## REQUIREMENT A
Please quote the PySpark notebook from "spark = SparkSession.builder\" up to and including "using inferred schema.".
## REQUIREMENT B
Extend the PySpark notebook on the employee timesheet past the point where it ends.

In [1]:
from pyspark.sql import SparkSession

spark = SparkSession.builder\
.appName("assignment 3")\
.getOrCreate()

spark

**Task Set – Intermediate to Advanced PySpark (No DLT)**

**Data Ingestion & Schema Handling**

In [2]:
# 1. Load the CSV using inferred schema.
from google.colab import drive
drive.mount('/content/drive')

df_emp_ts = spark.read.csv('/content/drive/MyDrive/employee_timesheet.csv',header= True,inferSchema=True)
df_emp_ts.show()

Mounted at /content/drive
+----------+-----+----------+-------+---------+----------+---------+------+
|EmployeeID| Name|Department|Project|WorkHours|  WorkDate| Location|  Mode|
+----------+-----+----------+-------+---------+----------+---------+------+
|      E101|Anita|        IT|  Alpha|        8|2024-05-01|Bangalore|Remote|
|      E102|  Raj|        HR|   Beta|        7|2024-05-01|   Mumbai|Onsite|
|      E103| John|   Finance|  Alpha|        5|2024-05-02|    Delhi|Remote|
|      E101|Anita|        IT|  Alpha|        9|2024-05-03|Bangalore|Remote|
|      E104|Meena|        IT|  Gamma|        6|2024-05-03|Hyderabad|Onsite|
|      E102|  Raj|        HR|   Beta|        8|2024-05-04|   Mumbai|Remote|
+----------+-----+----------+-------+---------+----------+---------+------+



In [3]:
# 2. Load the same file with schema explicitly defined.
from pyspark.sql.types import StructType, StructField, StringType, IntegerType, DateType

schema = StructType([
    StructField("EmployeeID", StringType(), True),
    StructField("Name", StringType(), True),
    StructField("Department", StringType(), True),
    StructField("Project", StringType(), True),
    StructField("WorkHours", IntegerType(), True),
    StructField("WorkDate", DateType(), True),
    StructField("Location", StringType(), True),
    StructField("Mode", StringType(), True),
])

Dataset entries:
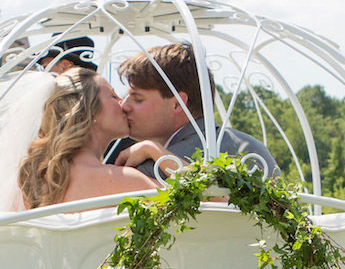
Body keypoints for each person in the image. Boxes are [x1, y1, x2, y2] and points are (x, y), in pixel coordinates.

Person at [115, 42, 280, 180]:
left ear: (178, 104)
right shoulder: (253, 147)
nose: (125, 106)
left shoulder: (153, 169)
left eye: (138, 99)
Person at [18, 66, 160, 208]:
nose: (123, 102)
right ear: (91, 111)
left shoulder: (32, 187)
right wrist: (153, 149)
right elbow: (181, 205)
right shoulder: (127, 181)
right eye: (113, 96)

## EXPECTED OUTPUT A
spark = SparkSession.builder\
.appName("assignment 3")\
.getOrCreate()

spark

**Task Set – Intermediate to Advanced PySpark (No DLT)**

**Data Ingestion & Schema Handling**

In [2]:
# 1. Load the CSV using inferred schema.

## EXPECTED OUTPUT B
df_emp_ts = spark.read.option("header", True).schema(schema).csv("/content/drive/MyDrive/employee_timesheet.csv")
df_emp_ts.show()
df_emp_ts.printSchema()

+----------+-----+----------+-------+---------+----------+---------+------+
|EmployeeID| Name|Department|Project|WorkHours|  WorkDate| Location|  Mode|
+----------+-----+----------+-------+---------+----------+---------+------+
|      E101|Anita|        IT|  Alpha|        8|2024-05-01|Bangalore|Remote|
|      E102|  Raj|        HR|   Beta|        7|2024-05-01|   Mumbai|Onsite|
|      E103| John|   Finance|  Alpha|        5|2024-05-02|    Delhi|Remote|
|      E101|Anita|        IT|  Alpha|        9|2024-05-03|Bangalore|Remote|
|      E104|Meena|        IT|  Gamma|        6|2024-05-03|Hyderabad|Onsite|
|      E102|  Raj|        HR|   Beta|        8|2024-05-04|   Mumbai|Remote|
+----------+-----+----------+-------+---------+----------+---------+------+

root
 |-- EmployeeID: string (nullable = true)
 |-- Name: string (nullable = true)
 |-- Department: string (nullable = true)
 |-- Project: string (nullable = true)
 |-- WorkHours: integer (nullable = true)
 |-- WorkDate: date (nullable = t

In [4]:
# 3. Add a new column Weekday extracted from WorkDate
from pyspark.sql.functions import date_format

df_with_weekday = df_emp_ts.withColumn("Weekday", date_format("WorkDate", "EEEE"))
df_with_weekday.show()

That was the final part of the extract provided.